* **AIM OF THE EXERCISE**
Copy out the records in full, word for word, without pictures.

* **SUPPLIED DATA**
-- Opening Marker --
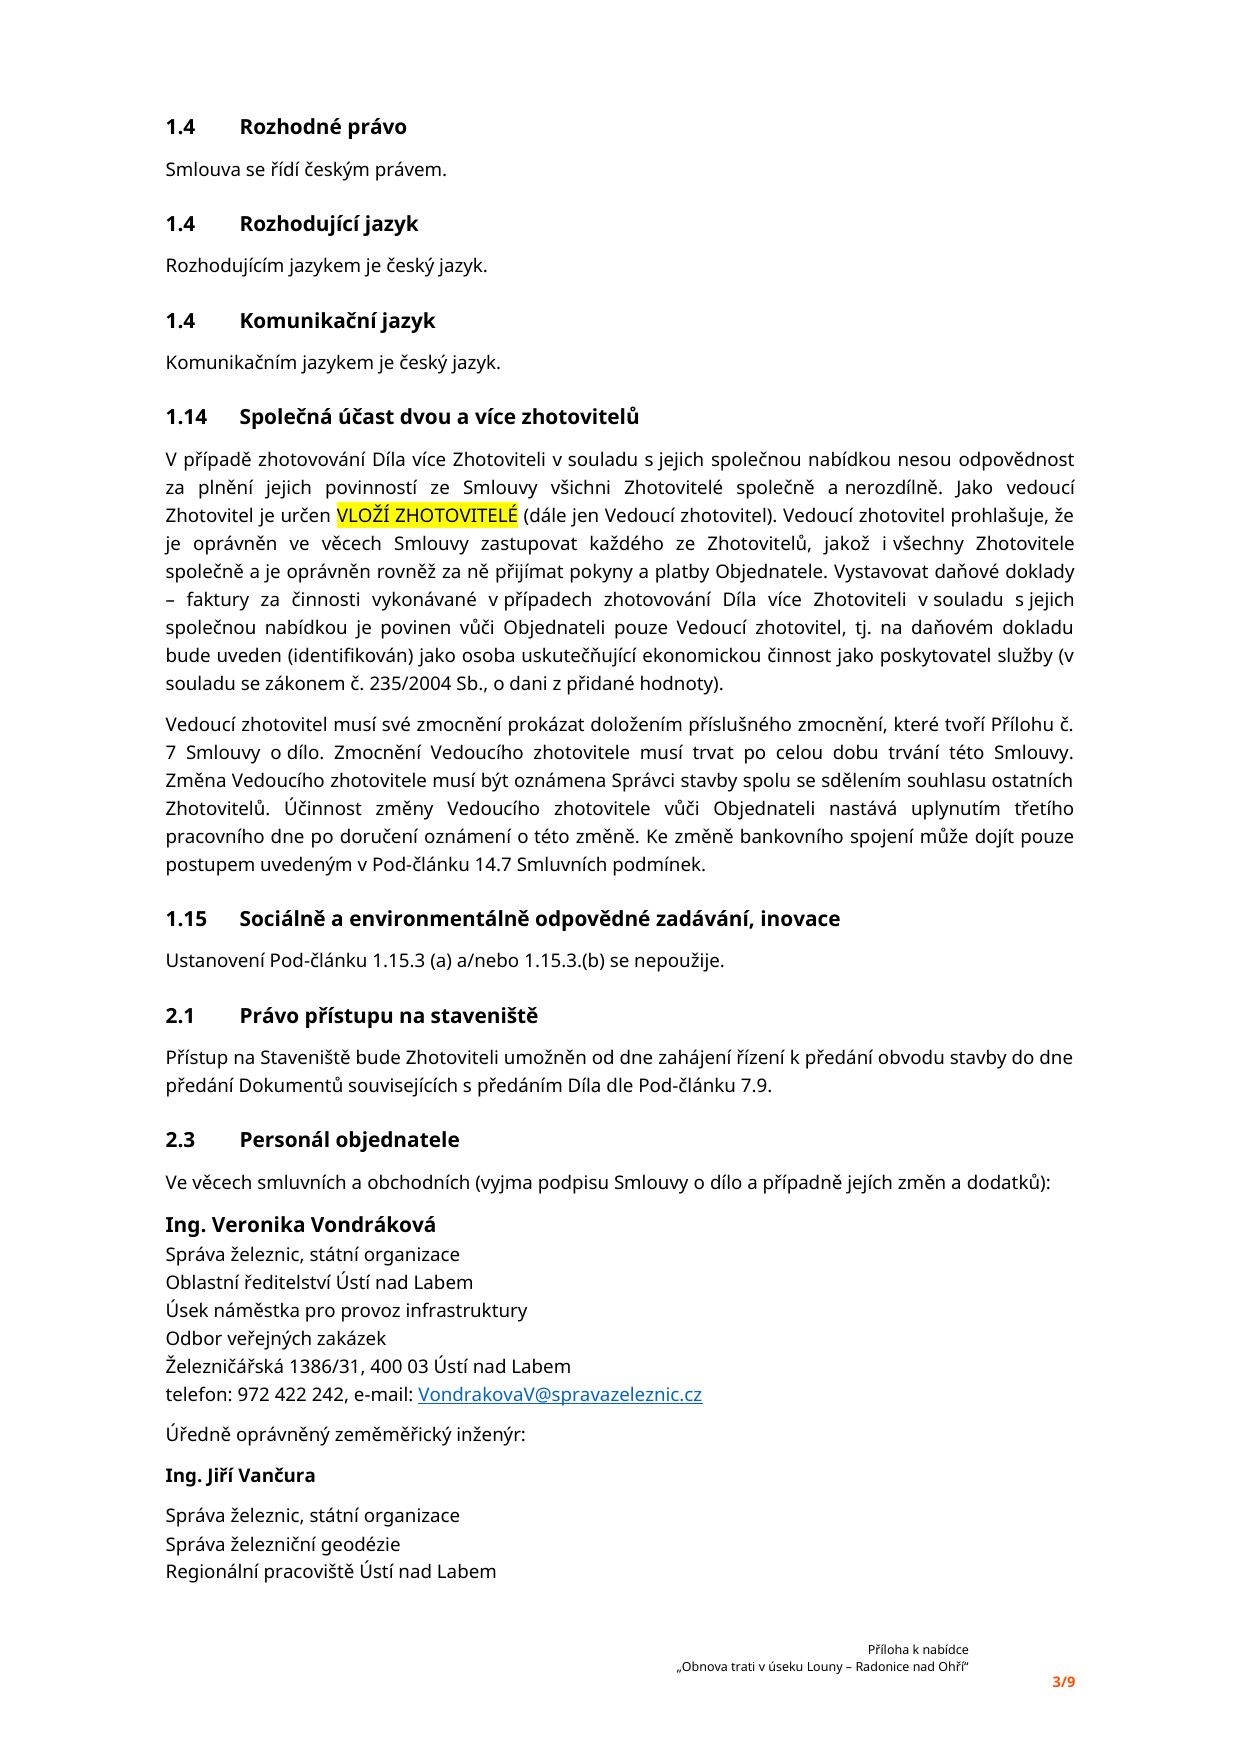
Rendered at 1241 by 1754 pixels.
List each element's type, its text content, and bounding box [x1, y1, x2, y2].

text 1.4 Rozhodné právo [165, 112, 1075, 141]
text Železničářská 1386/31, 400 03 Ústí nad Labem [165, 1353, 1075, 1379]
text Regionální pracoviště Ústí nad Labem [165, 1559, 1075, 1584]
text Ustanovení Pod-článku 1.15.3 (a) a/nebo 1.15.3.(b) se nepoužije. [165, 948, 1075, 973]
text Vedoucí zhotovitel musí své zmocnění prokázat doložením příslušného zmocnění, které tvoří Přílohu č. 7 Smlouvy o dílo. Zmocnění Vedoucího zhotovitele musí trvat po celou dobu trvání této Smlouvy. Změna Vedoucího zhotovitele musí být oznámena Správci stavby spolu se sdělením souhlasu ostatních Zhotovitelů. Účinnost změny Vedoucího zhotovitele vůči Objednateli nastává uplynutím třetího pracovního dne po doručení oznámení o této změně. Ke změně bankovního spojení může dojít pouze postupem uvedeným v Pod-článku 14.7 Smluvních podmínek. [165, 711, 1075, 877]
text Správa železnic, státní organizace [165, 1503, 1075, 1528]
text 2.1 Právo přístupu na staveniště [165, 1001, 1075, 1029]
text Rozhodujícím jazykem je český jazyk. [165, 253, 1075, 278]
text Přístup na Staveniště bude Zhotoviteli umožněn od dne zahájení řízení k předání obvodu stavby do dne předání Dokumentů souvisejících s předáním Díla dle Pod-článku 7.9. [165, 1044, 1075, 1098]
text Odbor veřejných zakázek [165, 1325, 1075, 1351]
text 1.14 Společná účast dvou a více zhotovitelů [165, 402, 1075, 431]
text 1.4 Komunikační jazyk [165, 306, 1075, 334]
text Úsek náměstka pro provoz infrastruktury [165, 1297, 1075, 1323]
text Ve věcech smluvních a obchodních (vyjma podpisu Smlouvy o dílo a případně jejích změn a dodatků): [165, 1169, 1075, 1195]
text Správa železnic, státní organizace [165, 1241, 1075, 1267]
text Komunikačním jazykem je český jazyk. [165, 349, 1075, 375]
text Správa železniční geodézie [165, 1531, 1075, 1556]
text Oblastní ředitelství Ústí nad Labem [165, 1269, 1075, 1295]
text V případě zhotovování Díla více Zhotoviteli v souladu s jejich společnou nabídkou nesou odpovědnost za plnění jejich povinností ze Smlouvy všichni Zhotovitelé společně a nerozdílně. Jako vedoucí Zhotovitel je určen VLOŽÍ ZHOTOVITELÉ (dále jen Vedoucí zhotovitel). Vedoucí zhotovitel prohlašuje, že je oprávněn ve věcech Smlouvy zastupovat každého ze Zhotovitelů, jakož i všechny Zhotovitele společně a je oprávněn rovněž za ně přijímat pokyny a platby Objednatele. Vystavovat daňové doklady – faktury za činnosti vykonávané v případech zhotovování Díla více Zhotoviteli v souladu s jejich společnou nabídkou je povinen vůči Objednateli pouze Vedoucí zhotovitel, tj. na daňovém dokladu bude uveden (identifikován) jako osoba uskutečňující ekonomickou činnost jako poskytovatel služby (v souladu se zákonem č. 235/2004 Sb., o dani z přidané hodnoty). [165, 446, 1075, 696]
text Smlouva se řídí českým právem. [165, 156, 1075, 181]
text Ing. Veronika Vondráková [165, 1210, 1075, 1238]
text 1.4 Rozhodující jazyk [165, 209, 1075, 237]
text telefon: 972 422 242, e-mail: VondrakovaV@spravazeleznic.cz [165, 1381, 1075, 1407]
text Úředně oprávněný zeměměřický inženýr: [165, 1422, 1075, 1447]
text 2.3 Personál objednatele [165, 1126, 1075, 1154]
text Ing. Jiří Vančura [165, 1462, 1075, 1488]
text 1.15 Sociálně a environmentálně odpovědné zadávání, inovace [165, 904, 1075, 932]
-- Closing Marker --
* **RESPONSE**
Rendered at 1241 by 1754 pixels.
List each element's type, its text content, and bounding box [x1, y1, x2, y2].

text 1.4 Rozhodné právo [165, 112, 1075, 141]
text Železničářská 1386/31, 400 03 Ústí nad Labem [165, 1353, 1075, 1379]
text Regionální pracoviště Ústí nad Labem [165, 1559, 1075, 1584]
text Ustanovení Pod-článku 1.15.3 (a) a/nebo 1.15.3.(b) se nepoužije. [165, 948, 1075, 973]
text Vedoucí zhotovitel musí své zmocnění prokázat doložením příslušného zmocnění, které tvoří Přílohu č. 7 Smlouvy o dílo. Zmocnění Vedoucího zhotovitele musí trvat po celou dobu trvání této Smlouvy. Změna Vedoucího zhotovitele musí být oznámena Správci stavby spolu se sdělením souhlasu ostatních Zhotovitelů. Účinnost změny Vedoucího zhotovitele vůči Objednateli nastává uplynutím třetího pracovního dne po doručení oznámení o této změně. Ke změně bankovního spojení může dojít pouze postupem uvedeným v Pod-článku 14.7 Smluvních podmínek. [165, 711, 1075, 877]
text Správa železnic, státní organizace [165, 1503, 1075, 1528]
text 2.1 Právo přístupu na staveniště [165, 1001, 1075, 1029]
text Rozhodujícím jazykem je český jazyk. [165, 253, 1075, 278]
text Přístup na Staveniště bude Zhotoviteli umožněn od dne zahájení řízení k předání obvodu stavby do dne předání Dokumentů souvisejících s předáním Díla dle Pod-článku 7.9. [165, 1044, 1075, 1098]
text Odbor veřejných zakázek [165, 1325, 1075, 1351]
text 1.14 Společná účast dvou a více zhotovitelů [165, 402, 1075, 431]
text 1.4 Komunikační jazyk [165, 306, 1075, 334]
text Úsek náměstka pro provoz infrastruktury [165, 1297, 1075, 1323]
text Ve věcech smluvních a obchodních (vyjma podpisu Smlouvy o dílo a případně jejích změn a dodatků): [165, 1169, 1075, 1195]
text Správa železnic, státní organizace [165, 1241, 1075, 1267]
text Komunikačním jazykem je český jazyk. [165, 349, 1075, 375]
text Správa železniční geodézie [165, 1531, 1075, 1556]
text Oblastní ředitelství Ústí nad Labem [165, 1269, 1075, 1295]
text V případě zhotovování Díla více Zhotoviteli v souladu s jejich společnou nabídkou nesou odpovědnost za plnění jejich povinností ze Smlouvy všichni Zhotovitelé společně a nerozdílně. Jako vedoucí Zhotovitel je určen VLOŽÍ ZHOTOVITELÉ (dále jen Vedoucí zhotovitel). Vedoucí zhotovitel prohlašuje, že je oprávněn ve věcech Smlouvy zastupovat každého ze Zhotovitelů, jakož i všechny Zhotovitele společně a je oprávněn rovněž za ně přijímat pokyny a platby Objednatele. Vystavovat daňové doklady – faktury za činnosti vykonávané v případech zhotovování Díla více Zhotoviteli v souladu s jejich společnou nabídkou je povinen vůči Objednateli pouze Vedoucí zhotovitel, tj. na daňovém dokladu bude uveden (identifikován) jako osoba uskutečňující ekonomickou činnost jako poskytovatel služby (v souladu se zákonem č. 235/2004 Sb., o dani z přidané hodnoty). [165, 446, 1075, 696]
text Smlouva se řídí českým právem. [165, 156, 1075, 181]
text Ing. Veronika Vondráková [165, 1210, 1075, 1238]
text 1.4 Rozhodující jazyk [165, 209, 1075, 237]
text telefon: 972 422 242, e-mail: VondrakovaV@spravazeleznic.cz [165, 1381, 1075, 1407]
text Úředně oprávněný zeměměřický inženýr: [165, 1422, 1075, 1447]
text 2.3 Personál objednatele [165, 1126, 1075, 1154]
text Ing. Jiří Vančura [165, 1462, 1075, 1488]
text 1.15 Sociálně a environmentálně odpovědné zadávání, inovace [165, 904, 1075, 932]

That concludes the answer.